▸ **Supplied text**:
Edit: they’re not even using the same data types in the arrays. Very misleading. I would caution against drawing any conclusions from this article.

Edit again: someone pointed out that the random number generation happens in an outer loop, so probably not a big impact. The point about slice still stands.

zRedShift · on Nov 27, 2022

It's also not measuring rng speed, it's measuring memcpy and sort speed.

schemescape · on Nov 27, 2022

Not sure I follow. Math.random() is in testSort, so the time to generate the random numbers is part of the measurement (even though it almost certainly shouldn’t be).

Edit: my main point is that there are many flaws in this comparison, so I wouldn’t draw any conclusions from the measurements in the article. They’re pretty much meaningless.

zRedShift · on Nov 27, 2022

I agree, but what I'm saying is, it only generates the numbers once and then sorts them 500 times. Yes it's a flawed measurement because it measures the generation time + 500 sorts, but the time to generate the numbers is probably minuscule compared to the sorting.

There are many more flaws, as you say, the biggest flaw is the stable vs unstable sort comparison, but it looks like the article author (not OP) has fixed it half an hour ago and updated the article.

schemescape · on Nov 27, 2022

You’re right, it uses the same array 500 times and then runs an outer loop (with a new array each time) 5 times.

usrusr · on Nov 27, 2022

Next step in result assessment would be a few less trivial examples and comparing how file sizes go up between languages: is the bulk of the observed "Rust tax" a one-time investment that won't grow for less trivial code or will the size keep growing in almost linear way, keeping the file size ratios roughly the same?

goliatone · on Nov 27, 2022

OT but I’ve been working with WASM and TinyGo and hit an unexpected roadblock: TinyGo lacks JSON support (because the native go implementation uses reflection).

▸ **Available data**:

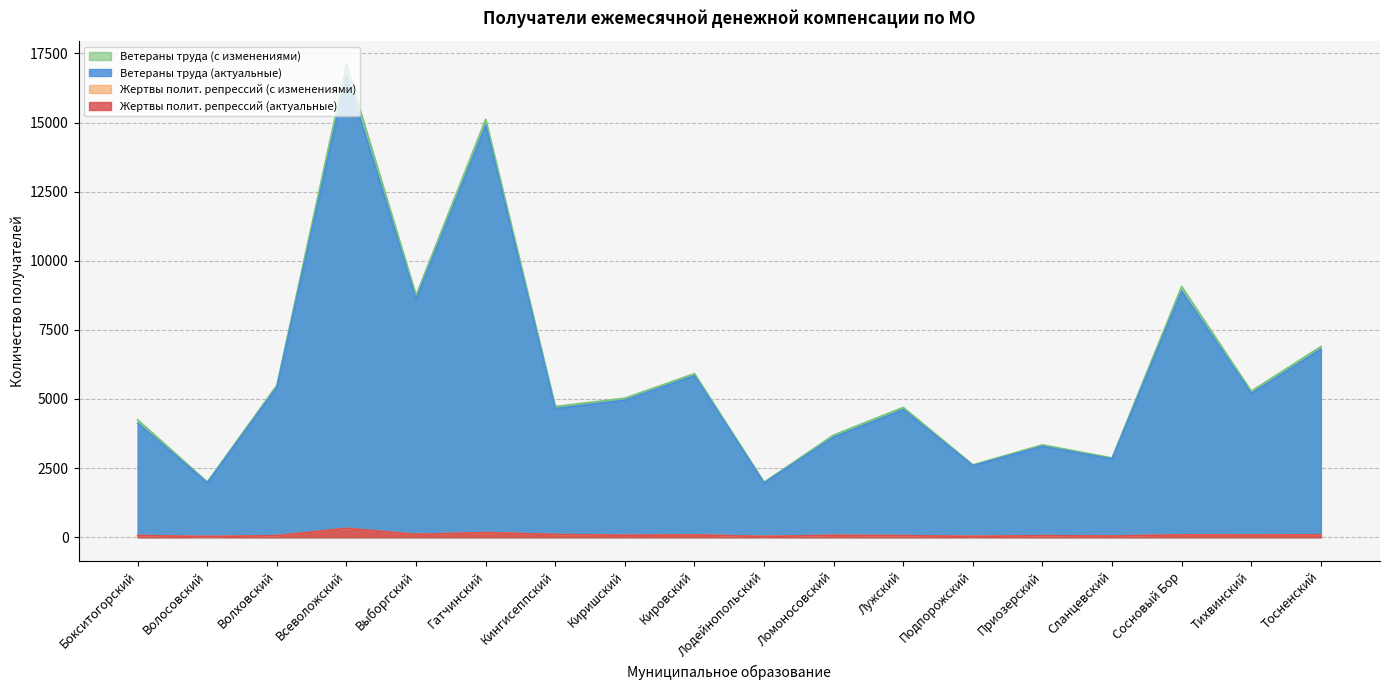

Count the number of data series in this chart.

4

▸ **Exercise details**: In the forum thread, what reason is given for TinyGo lacking JSON support?

▸ **Reply**: The native Go implementation uses reflection.